Askerlik görevine Tuzla Piyade Okulunda başladı (15 Ekim 1971). Ağrı Patnos'ta yedeksubay olarak tamamladı (31 Aralık 1972).
1973 yılında, Hacı Bektâş-ı Velî, Makàlât adlı doçentlik tezi ile doçent ünvanını aldı ve Ankara Üniversitesi İlâhiyat Fakültesi Türk-İslâm Edebiyatı Kürsüsü'ne öğretim üyesi olarak tayin edildi. 1977-1980 yıllarında Sakarya Devlet Mimarlık ve Mühendislik Akademisi'nde Türk Dili ve Edebiyatı dersleri verdi. Yurtdışında çeşitli üniversitelerde misafir öğretim üyeliklerinde bulundu.
1982 yılında, "İbrâhim-i Müteferrika ve Risâle-i İslâmiyye" isimli takdim teziyle ilâhiyat profesörü oldu. Sosyal ve kültürel faaliyetlere daha fazla zaman ayırabilmek düşüncesiyle, 1987 yılında emekliliğini isteyerek üniversiteden ayrıldı.
* * *
Edebiyat Fakültesi'nden mezun olduktan sonra, 1960 yazında Mehmed Zâhid Kotku Hazretleri'nin kızı Muhterem Hanım'la evlendi. Aynı yılın sonbaharında, Ankara İlâhiyat Fakültesi'ndeki asistanlık görevi dolayısıyla Ankara'ya taşındılar.

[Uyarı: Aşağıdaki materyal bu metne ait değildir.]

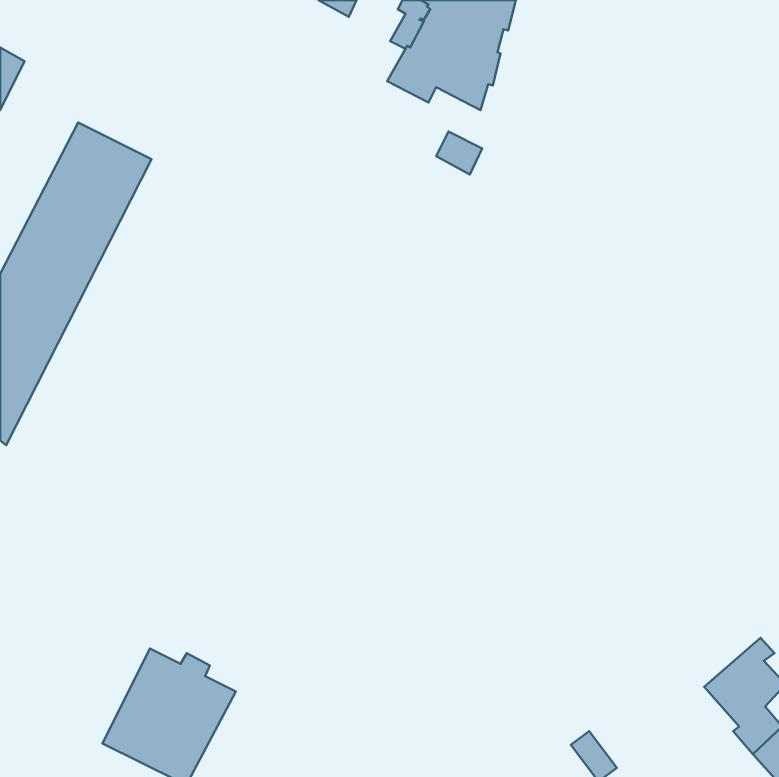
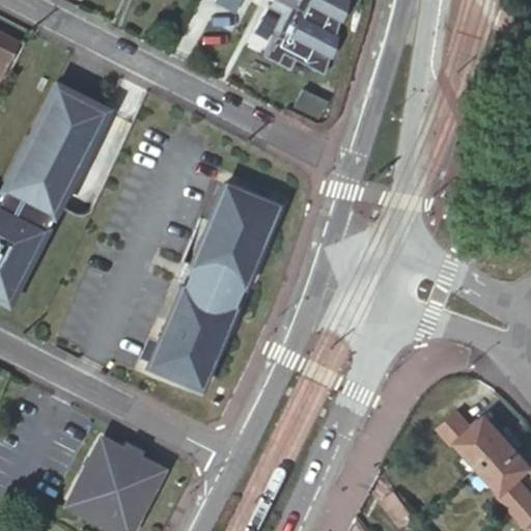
building: none -> [149,186,277,388]
building: none -> [438,412,518,469]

İlâhiyat Fakültesi'ndeki öğretim üyeliği yıllarında, Hocaefendi'nin kapısı herkese açıktı. Öğrencilerin çok sevdiği ve saygı gösterdiği bir kimseydi. Talebe gelir, kapıyı çalar, derdini anlatır, cevabını alır, müsterih bir çehre ile ayrılırdı. Olaylı ve kavgalı zamanlarda öğrencilerin arasına girer, onları akl-ı selime davet eder, kavgaları önlemeye çalışırdı.

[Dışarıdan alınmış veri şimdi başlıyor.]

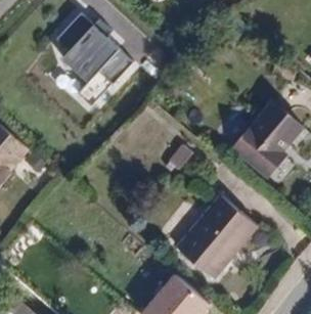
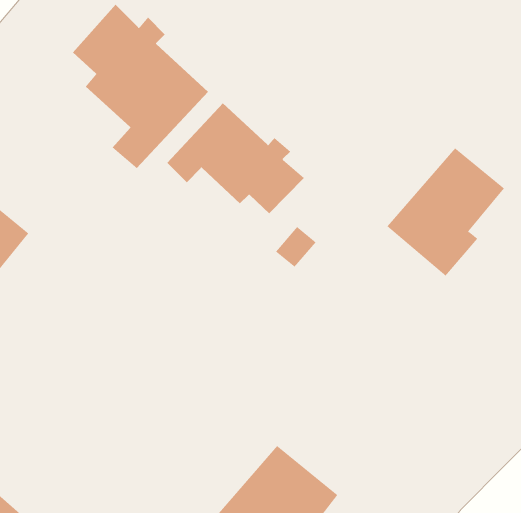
building: none -> [167,103,305,214]
building: [178,191,256,273] -> none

1960'lı yıllarda fakültede resmî ders olarak Kur'an-ı Kerim dersi yoktu. Öğrenciler kendi gayretleriyle, Arapçadan, Farsçadan faydalanarak Kur'an-ı Kerim öğrenmeğe çalışıyordu. Bunu gören Hocaefendi, müsait zamanlarında hasbî olarak, isteyenlere Kur'an-ı Kerim ve Osmanlıca dersleri veriyordu. Öğrencilerini bilimsel araştırmalara, master ve doktora yapmaya teşvik ederdi.
Öğretim üyeleri arasında saygınlığı vardı. Sahasında söz sahibi idi. Özellikle Türk-İslâm edebiyatında, ilk müracaat edilen kimseydi.

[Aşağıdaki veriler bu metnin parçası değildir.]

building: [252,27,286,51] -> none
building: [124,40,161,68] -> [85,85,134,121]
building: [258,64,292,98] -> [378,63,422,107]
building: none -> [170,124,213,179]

Komşuluk ilişkileri çok mükemmeldi. Bütün yorgunluklarına ve yoğunluklarına rağmen, komşularına da vakit ayırırdı. Karşılıklı ziyaretleşmeler olurdu. Ziyaretlerde tebessümü eksik etmezdi. Ziyaret sırasında, kütüphaneden uygun bir kitap alır, orada bulunanlardan birisine bir yer açtırırdı. Sonra oradan bir miktar okuyarak sohbet ederdi.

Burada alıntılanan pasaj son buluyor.